A London hairdressing salon has been ‘fined’ £4,000 for turning down a job application from a young Muslim woman who wanted to wear a headscarf at work. It’s compensation for hurt feelings apparently.
Ah, diddums!
It’s political correctness and religious mania gone mad, that’s what it is.
I belong to a little-known sect called The Snankipook Syntax. We believe in wearing nice warm gloves at all times (it would take too long to explain, but it involves handling the Holy Stick) so if I want to work as a journalist I have to use my commonsense and discard the gloves.
I have tried with them on, believe me, I have tried. But it all comes out like this:
Mist newqspopers woiulfd relkisgh taking mer to coiuert ig I tyyied to suye therm, so teuy coiulfd rificuler mer ibn publkic.
The written word on show for all the world to see is the outward demonstration of my skill.
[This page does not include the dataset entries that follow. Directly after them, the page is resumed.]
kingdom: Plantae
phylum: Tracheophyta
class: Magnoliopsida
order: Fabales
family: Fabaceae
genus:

A good head of hair is an outward show of a hairdresser’s skill. If I went into a barber’s where all the staff wore headscarves, I’d skedaddle quick. As would 99.9 per cent of the population, including Muslims.
If my MP doesn’t take note and introduce a Private Member’s Bill to curtail the ridiculous half of our discrimination laws, I shall sue the bastard for ignoring my human rights and hurting my feelings.
Now if you’ll excuse me, I have to prepare the Sacred Jockstrap for tonight.